Learning to lead responsibly
Shweta Desai was first drawn to the UBC Sauder School of Business because of the ethics and sustainability course offered as part of the Master of Business Administration (MBA) program. A chemical engineer by training, Desai had been looking for a graduate degree that focused on equipping candidates with the skills to lead responsibly. When she received the prestigious Madhu Varshney MBA Entrance Scholarship, her academic pursuits were all of a sudden within reach.
Desai’s interest in responsible leadership can be traced back to the start of her career when she worked in product design at Unilever and was part of a team tasked with creating a laundry detergent that saved water. Based out of Mumbai, she visited homes in rural parts of India and analyzed consumer behaviour across remote parts of Africa. After observing the long walks required to reach communal taps in many communities, Desai became hyperaware of the value of every single drop of water.
“That changes you, it impacts how you look at things,” says Desai. “It made a strong impression on me and I became passionate about working on projects that brought true value to consumers.”
While with Unilever’s sustainability program, Desai routinely worked closely with the company’s Marketing team. In addition to her penchant for responsible leadership, she says she became fascinated with the nuances of branding – the power of a single word and the market research that goes into choosing the colour of product packaging.

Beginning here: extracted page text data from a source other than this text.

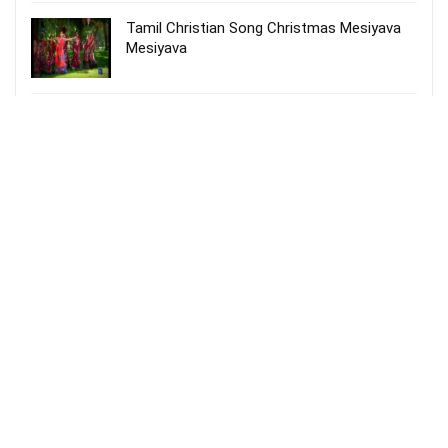
Tamil Christian Song Christmas Mesiyava
Mesiyava
NEW TAMIL CHRISTMAS SONGS 2023 |
கிறிஸ்துமஸ் பாடல்கள் | உறவின் தேடல் – 1 |
uravin thedal – 1 |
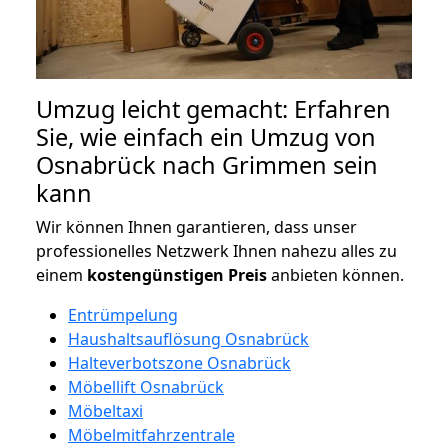
Umzug leicht gemacht: Erfahren
Sie, wie einfach ein Umzug von
Osnabrück nach Grimmen sein
kann
Wir können Ihnen garantieren, dass unser
professionelles Netzwerk Ihnen nahezu alles zu
einem
kostengünstigen
Preis
anbieten können.
Entrümpelung
Haushaltsauflösung Osnabrück
Halteverbotszone Osnabrück
Möbellift Osnabrück
Möbeltaxi
Möbelmitfahrzentrale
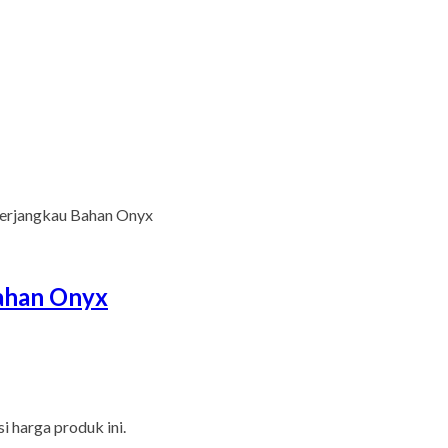
 Terjangkau Bahan Onyx
Bahan Onyx
 harga produk ini.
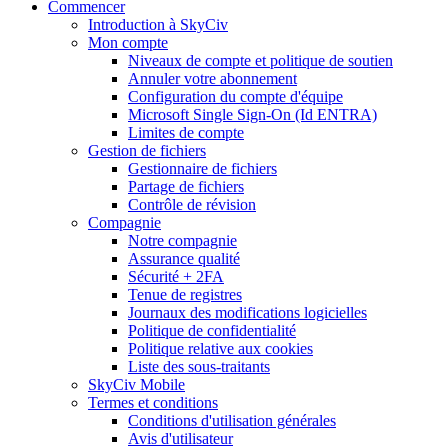
Commencer
Introduction à SkyCiv
Mon compte
Niveaux de compte et politique de soutien
Annuler votre abonnement
Configuration du compte d'équipe
Microsoft Single Sign-On (Id ENTRA)
Limites de compte
Gestion de fichiers
Gestionnaire de fichiers
Partage de fichiers
Contrôle de révision
Compagnie
Notre compagnie
Assurance qualité
Sécurité + 2FA
Tenue de registres
Journaux des modifications logicielles
Politique de confidentialité
Politique relative aux cookies
Liste des sous-traitants
SkyCiv Mobile
Termes et conditions
Conditions d'utilisation générales
Avis d'utilisateur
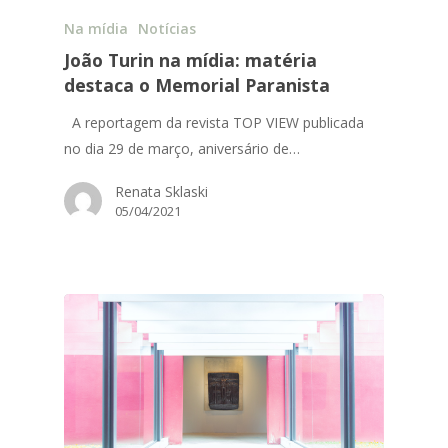
Na mídia
Notícias
João Turin na mídia: matéria
destaca o Memorial Paranista
A reportagem da revista TOP VIEW publicada
no dia 29 de março, aniversário de…
Renata Sklaski
05/04/2021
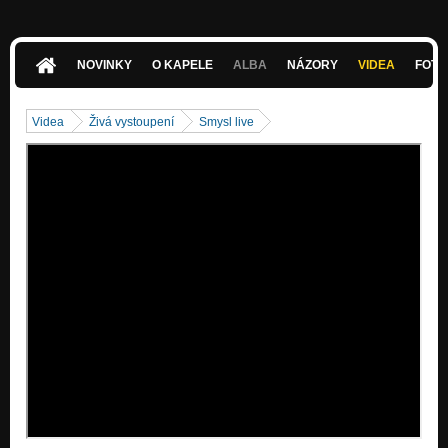
NOVINKY
O KAPELE
ALBA
NÁZORY
VIDEA
FOTK
Videa
Živá vystoupení
Smysl live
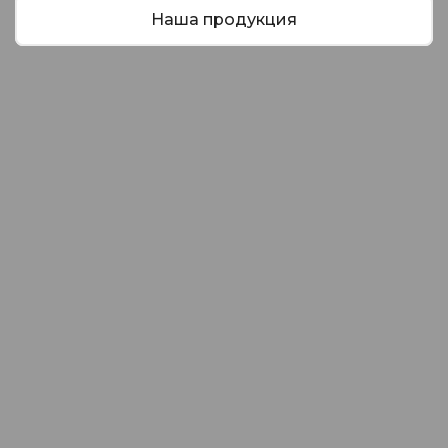
Наша продукция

This interest in marketing was further galvanized by her next position at the global biotechnology company Novozymes. As a creative scientist in charge of building a product launch team that developed videos and demonstrations for customers, Desai learned valuable lessons in communicating product benefits to consumers.
Armed with her newly-discovered love of marketing, Desai recognized that she would need a firm foundation in business knowledge in order to progress into senior leadership roles that could influence responsible behaviour. Having obtained her undergraduate degree at the R.V. College of Engineering in Bangalore, India, she set her sights on finding an MBA program abroad.
Focus on ethics and sustainability a main attraction
Now finishing her first year of the MBA program, Desai recalls researching UBC Sauder and being impressed by the fact that Ethics and Sustainability was not only a standalone course, but also interwoven as a theme throughout the entire MBA curriculum. “When I started looking for schools, I was interested in programs that talked about sustainability because I see this as the future,” says Desai. “We cannot just have the bottom line as our agenda on everything – I wanted a school that believed in it and didn’t just teach it.”
Having completed the Ethics and Sustainability course, Desai says it met every expectation. Under the guidance of course instructor Tamar Milne, a lecturer in UBC Sauder’s Marketing and Behavioural Science division, students examined case studies and research that showed purpose-driven brands that place an emphasis on sustainability often do better than their competitors.
“The course not only touched on sustainability and ethics, but also how employers need to be aware of risks related to human rights violations and labour issues,” says Desai. “We learned how sustainability is going to be an important metric going forward and that a focus on sustainability can go hand in hand with profits and growth.”
An easing of the financial burden
As a recipient of the Madhu Varshney MBA Entrance Scholarship, which is dedicated to students who demonstrate exceptional aptitude and academic excellence, with preference given to international students, Desai says she’s been better able to manage the pressure of school without the distraction of student loans.
“The scholarship really helped me focus on my studies and it eased the burden on me and my parents,” says Desai. “When you know that your student loans are multiplying and you’re always worrying about that, it can be a lot to handle on top of the course pressure and having to manage your time.”
Desai also says the generosity of donors through scholarships like the one she received has a domino effect on students’ families. Since her parents didn’t have to finance all of Desai’s MBA education, it meant there were more family resources available to fund her sister’s academic pursuits as well.
A responsible leader in the making
Looking forward, Desai says she wants to have an impact on people’s lives and work for companies that drive a sustainable agenda. In fact, she hopes her MBA studies eventually bring her full circle with a return to Unilever in a more senior role focused on responsible management.
“I would love to go back to Unilever as I’m very fond of consumer packaged goods (CPG) companies and it’s a pioneer in the field,” says Desai.
In addition to her professional aspirations, Desai says she intends to lend both her time and financial support to future students who are looking to break out into the world of business. “Ten years down the line I would also like to be in a position to give back, both through mentorship and financial resources,” she says.